- Poster of Dhai Aakhar
- Directed by: Praveen Arora
- Written by: Asghar Wajahat
- Story by: Amrik Singh Deep
- Starring: Mrinal Kulkarni Harish Khanna (actor) Rohit Kokate Smriti Mishra
- Cinematography: Sandeep Gn Yadav
- Edited by: V.S. Kannan Rahul Jaiswal
- Music by: Anupam Roy
- Production companies: Kabir Communications; Aakriti Productions Pvt. Ltd.; S.K. Jain Jamai;
- Distributed by: V K Films
- Release dates: November 2023 (IFFI); 22 November 2024;
- Running time: 98 minutes
- Country: India
- Language: Hindi

= Dhai Aakhar =

2024 Indian drama film

Dhai Aakhar is a Hindi-language family drama film starring Mrinal Kulkarni. It is based on the novel "Teerthatan Ke Baad" by Amrik Singh Deep. Praveen Arora nominated for Best Debut Director at Indian Panorama - Feature Films, Indernational FIlm Festival of India.

==Production==
The film Dhai Aakhar is produced by Kabir Communications, Aakriti Productions Pvt. Ltd., and S.K. Jain Jamai. It is directed by Praveen Arora, with the screenplay and dialogue written by Asghar Wajahat and the story based on Amrik Singh Deep’s novel. The music for the film is composed by Anupam Roy, with lyrics by Irshad Kamil. The film was shot in various locations across Uttarakhand, including Haridwar, Kankhal, Rishikesh, and Kimsaar.
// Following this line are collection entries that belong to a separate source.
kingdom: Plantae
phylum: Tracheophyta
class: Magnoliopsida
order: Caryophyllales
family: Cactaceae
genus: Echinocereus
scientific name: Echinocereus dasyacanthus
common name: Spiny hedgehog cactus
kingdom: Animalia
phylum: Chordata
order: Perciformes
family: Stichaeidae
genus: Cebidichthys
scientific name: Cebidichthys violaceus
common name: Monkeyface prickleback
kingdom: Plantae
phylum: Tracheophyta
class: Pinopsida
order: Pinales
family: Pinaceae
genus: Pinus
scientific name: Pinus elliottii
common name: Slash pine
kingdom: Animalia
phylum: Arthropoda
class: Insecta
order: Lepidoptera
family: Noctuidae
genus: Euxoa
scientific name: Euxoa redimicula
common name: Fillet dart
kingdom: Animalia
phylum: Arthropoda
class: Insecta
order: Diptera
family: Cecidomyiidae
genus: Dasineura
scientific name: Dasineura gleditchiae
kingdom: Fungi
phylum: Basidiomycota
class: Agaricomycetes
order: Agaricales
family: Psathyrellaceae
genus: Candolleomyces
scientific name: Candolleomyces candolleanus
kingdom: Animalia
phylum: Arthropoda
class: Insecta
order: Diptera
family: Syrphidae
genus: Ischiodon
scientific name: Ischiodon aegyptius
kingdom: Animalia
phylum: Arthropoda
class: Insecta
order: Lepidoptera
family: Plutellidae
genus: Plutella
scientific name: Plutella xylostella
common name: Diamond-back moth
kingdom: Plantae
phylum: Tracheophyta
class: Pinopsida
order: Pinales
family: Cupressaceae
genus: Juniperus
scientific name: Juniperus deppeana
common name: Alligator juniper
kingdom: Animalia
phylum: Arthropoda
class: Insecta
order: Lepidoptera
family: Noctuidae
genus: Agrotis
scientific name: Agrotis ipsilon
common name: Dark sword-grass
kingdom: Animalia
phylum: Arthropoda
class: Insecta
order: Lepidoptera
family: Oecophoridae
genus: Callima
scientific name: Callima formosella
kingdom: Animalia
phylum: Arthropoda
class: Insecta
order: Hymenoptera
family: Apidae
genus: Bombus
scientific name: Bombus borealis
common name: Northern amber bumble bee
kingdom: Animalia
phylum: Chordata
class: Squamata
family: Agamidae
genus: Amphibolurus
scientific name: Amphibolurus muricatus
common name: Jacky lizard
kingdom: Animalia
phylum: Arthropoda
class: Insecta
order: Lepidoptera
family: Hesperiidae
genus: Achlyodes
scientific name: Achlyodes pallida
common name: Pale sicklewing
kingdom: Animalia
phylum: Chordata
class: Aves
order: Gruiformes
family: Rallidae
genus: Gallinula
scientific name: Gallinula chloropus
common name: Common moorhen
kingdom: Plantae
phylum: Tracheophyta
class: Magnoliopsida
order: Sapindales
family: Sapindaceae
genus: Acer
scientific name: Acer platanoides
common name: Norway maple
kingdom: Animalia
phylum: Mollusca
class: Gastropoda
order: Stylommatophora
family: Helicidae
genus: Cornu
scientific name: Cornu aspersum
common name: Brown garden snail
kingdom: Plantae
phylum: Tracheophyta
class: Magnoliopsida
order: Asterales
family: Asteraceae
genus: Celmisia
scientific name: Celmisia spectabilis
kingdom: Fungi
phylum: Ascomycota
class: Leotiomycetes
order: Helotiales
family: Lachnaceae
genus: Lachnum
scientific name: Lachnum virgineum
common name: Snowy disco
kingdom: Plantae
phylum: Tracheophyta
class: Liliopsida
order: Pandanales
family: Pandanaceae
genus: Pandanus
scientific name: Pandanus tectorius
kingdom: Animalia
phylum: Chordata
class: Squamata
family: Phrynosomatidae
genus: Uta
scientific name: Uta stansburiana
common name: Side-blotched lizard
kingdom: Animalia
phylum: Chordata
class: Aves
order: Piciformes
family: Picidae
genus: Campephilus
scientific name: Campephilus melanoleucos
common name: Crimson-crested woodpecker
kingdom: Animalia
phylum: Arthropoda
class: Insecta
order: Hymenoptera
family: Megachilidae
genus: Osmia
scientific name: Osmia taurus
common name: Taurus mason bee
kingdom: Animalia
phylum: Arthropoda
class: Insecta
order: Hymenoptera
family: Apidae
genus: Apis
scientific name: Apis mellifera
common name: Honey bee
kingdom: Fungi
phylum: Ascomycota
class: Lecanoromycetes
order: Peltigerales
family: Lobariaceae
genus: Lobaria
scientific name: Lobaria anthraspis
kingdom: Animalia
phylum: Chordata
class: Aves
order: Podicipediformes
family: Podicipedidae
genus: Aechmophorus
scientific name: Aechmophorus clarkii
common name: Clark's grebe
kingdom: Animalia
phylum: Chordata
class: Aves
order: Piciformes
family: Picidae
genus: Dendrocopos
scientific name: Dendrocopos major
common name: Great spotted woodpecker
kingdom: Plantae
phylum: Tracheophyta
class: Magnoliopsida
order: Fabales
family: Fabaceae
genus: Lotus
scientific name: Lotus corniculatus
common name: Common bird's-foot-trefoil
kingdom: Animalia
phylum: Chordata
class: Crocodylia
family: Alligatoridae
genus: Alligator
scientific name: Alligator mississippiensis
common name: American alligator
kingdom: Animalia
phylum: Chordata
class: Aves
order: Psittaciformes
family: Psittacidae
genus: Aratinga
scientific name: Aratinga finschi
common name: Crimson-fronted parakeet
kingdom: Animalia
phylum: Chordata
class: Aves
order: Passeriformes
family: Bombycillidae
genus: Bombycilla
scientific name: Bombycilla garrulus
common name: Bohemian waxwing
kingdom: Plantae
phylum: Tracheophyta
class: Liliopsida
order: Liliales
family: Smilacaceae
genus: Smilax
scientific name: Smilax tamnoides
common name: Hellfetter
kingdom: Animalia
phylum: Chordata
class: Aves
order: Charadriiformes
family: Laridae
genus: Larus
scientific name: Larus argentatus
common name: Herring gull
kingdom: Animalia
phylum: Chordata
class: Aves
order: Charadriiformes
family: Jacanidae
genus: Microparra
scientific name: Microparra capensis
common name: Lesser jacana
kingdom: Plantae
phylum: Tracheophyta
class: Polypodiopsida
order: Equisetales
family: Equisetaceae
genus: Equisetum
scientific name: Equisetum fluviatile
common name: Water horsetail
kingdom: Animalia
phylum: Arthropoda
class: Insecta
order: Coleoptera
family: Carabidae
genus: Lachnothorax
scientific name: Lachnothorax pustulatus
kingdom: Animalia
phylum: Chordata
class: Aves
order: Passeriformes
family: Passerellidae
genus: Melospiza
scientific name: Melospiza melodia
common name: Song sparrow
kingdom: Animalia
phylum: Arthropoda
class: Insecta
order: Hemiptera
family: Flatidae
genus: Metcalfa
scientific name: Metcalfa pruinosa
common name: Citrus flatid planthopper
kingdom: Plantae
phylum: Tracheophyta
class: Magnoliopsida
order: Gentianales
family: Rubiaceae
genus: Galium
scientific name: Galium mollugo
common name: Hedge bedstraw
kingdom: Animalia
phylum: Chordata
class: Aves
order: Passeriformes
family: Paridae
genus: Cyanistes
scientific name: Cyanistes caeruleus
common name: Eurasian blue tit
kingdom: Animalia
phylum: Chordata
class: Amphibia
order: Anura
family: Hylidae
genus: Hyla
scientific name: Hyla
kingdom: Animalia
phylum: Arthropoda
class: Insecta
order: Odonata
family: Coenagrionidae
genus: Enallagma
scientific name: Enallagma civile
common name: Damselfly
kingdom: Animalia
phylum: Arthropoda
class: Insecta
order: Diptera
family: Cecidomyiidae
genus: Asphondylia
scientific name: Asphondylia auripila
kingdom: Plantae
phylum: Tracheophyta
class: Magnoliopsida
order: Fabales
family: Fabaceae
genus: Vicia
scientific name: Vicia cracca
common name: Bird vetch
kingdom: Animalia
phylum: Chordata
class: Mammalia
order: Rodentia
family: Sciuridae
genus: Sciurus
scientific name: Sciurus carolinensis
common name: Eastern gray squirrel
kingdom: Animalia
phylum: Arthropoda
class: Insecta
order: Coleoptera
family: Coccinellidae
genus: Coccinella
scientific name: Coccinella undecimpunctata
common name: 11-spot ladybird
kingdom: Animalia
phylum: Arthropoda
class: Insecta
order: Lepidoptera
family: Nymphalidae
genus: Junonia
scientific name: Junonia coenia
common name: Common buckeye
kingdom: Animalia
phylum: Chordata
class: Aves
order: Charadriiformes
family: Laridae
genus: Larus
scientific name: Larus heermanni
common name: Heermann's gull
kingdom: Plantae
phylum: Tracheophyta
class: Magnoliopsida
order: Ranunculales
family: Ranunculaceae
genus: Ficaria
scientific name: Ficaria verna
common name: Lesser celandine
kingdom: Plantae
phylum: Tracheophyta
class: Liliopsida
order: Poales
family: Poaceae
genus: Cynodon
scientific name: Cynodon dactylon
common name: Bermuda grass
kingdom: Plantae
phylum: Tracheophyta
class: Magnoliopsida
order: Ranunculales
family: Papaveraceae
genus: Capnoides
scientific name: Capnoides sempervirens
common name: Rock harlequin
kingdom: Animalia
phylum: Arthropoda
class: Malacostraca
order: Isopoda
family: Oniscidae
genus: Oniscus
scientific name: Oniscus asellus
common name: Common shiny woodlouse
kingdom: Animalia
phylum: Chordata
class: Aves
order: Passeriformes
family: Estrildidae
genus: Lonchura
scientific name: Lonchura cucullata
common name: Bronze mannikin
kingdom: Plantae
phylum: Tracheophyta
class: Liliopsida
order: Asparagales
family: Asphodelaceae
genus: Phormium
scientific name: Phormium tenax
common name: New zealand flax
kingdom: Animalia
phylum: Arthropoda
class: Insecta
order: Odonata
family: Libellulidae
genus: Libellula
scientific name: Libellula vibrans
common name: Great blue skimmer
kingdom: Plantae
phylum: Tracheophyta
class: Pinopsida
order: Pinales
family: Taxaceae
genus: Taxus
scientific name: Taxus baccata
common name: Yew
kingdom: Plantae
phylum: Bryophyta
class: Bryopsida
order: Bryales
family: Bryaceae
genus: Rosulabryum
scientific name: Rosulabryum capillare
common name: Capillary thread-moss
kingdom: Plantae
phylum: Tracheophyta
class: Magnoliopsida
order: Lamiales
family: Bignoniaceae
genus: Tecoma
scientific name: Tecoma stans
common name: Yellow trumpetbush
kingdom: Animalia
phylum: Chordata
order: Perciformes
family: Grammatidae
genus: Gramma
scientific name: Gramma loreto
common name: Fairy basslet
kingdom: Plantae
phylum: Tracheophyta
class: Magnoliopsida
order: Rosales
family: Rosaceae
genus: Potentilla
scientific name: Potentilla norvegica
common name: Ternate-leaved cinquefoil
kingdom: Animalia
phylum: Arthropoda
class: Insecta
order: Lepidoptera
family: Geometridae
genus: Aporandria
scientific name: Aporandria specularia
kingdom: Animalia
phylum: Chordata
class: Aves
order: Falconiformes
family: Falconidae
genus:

The movie is set to release in theaters on 22 November 2024.

==Synopsis==
Dhai Aakhar set in the 1980s is based on the novel - "Teerthatan Ke Baad" by Amrik Singh Deep and tells the story of a woman who rebuilds herself after years of being in an abusive marriage when she starts talking to an empathetic writer through letters. The film highlights how abuse is common within patriarchy, so much so it is accepted and normalized within families.

== Cast ==
- Mrinal Kulkarni as Harshita - the protagonist
- Harish Khanna as Sridhar - the writer & lover
- Rohit Kokate as Harshita's husband
- Prasanna Bisht as Bela
- Chandan Anand as Ranjeet
- Smriti Mishra as Sushma
- Neer Raao as Vineet
- Aadya Agrawal as Kanti - Child Artist

==Accolades==
This film was the official selection in the Indian Panorama and nominated in the competition section of Best Debut Feature Film of a Director, of International Film Festival of India (IFFI) 2023. Dhai Aakhar had its world premiere at the prestigious IFFI 2023 on 25 November 2023. The Film was also the Official Selection at the 21st Chennai International Film Festival (CIFF) 2023, Indian Panorama. The film was screened at the 21st CIFF on 16 December 2023 at PVR Sathyam. This film has won the Special Jury Award at the Cambodia International Film Festival 2024. The film festival is also selected for Tashkent International Film Festival 2024. The film was also officially nominated for the 9th Dehradun International Film Festival 2024.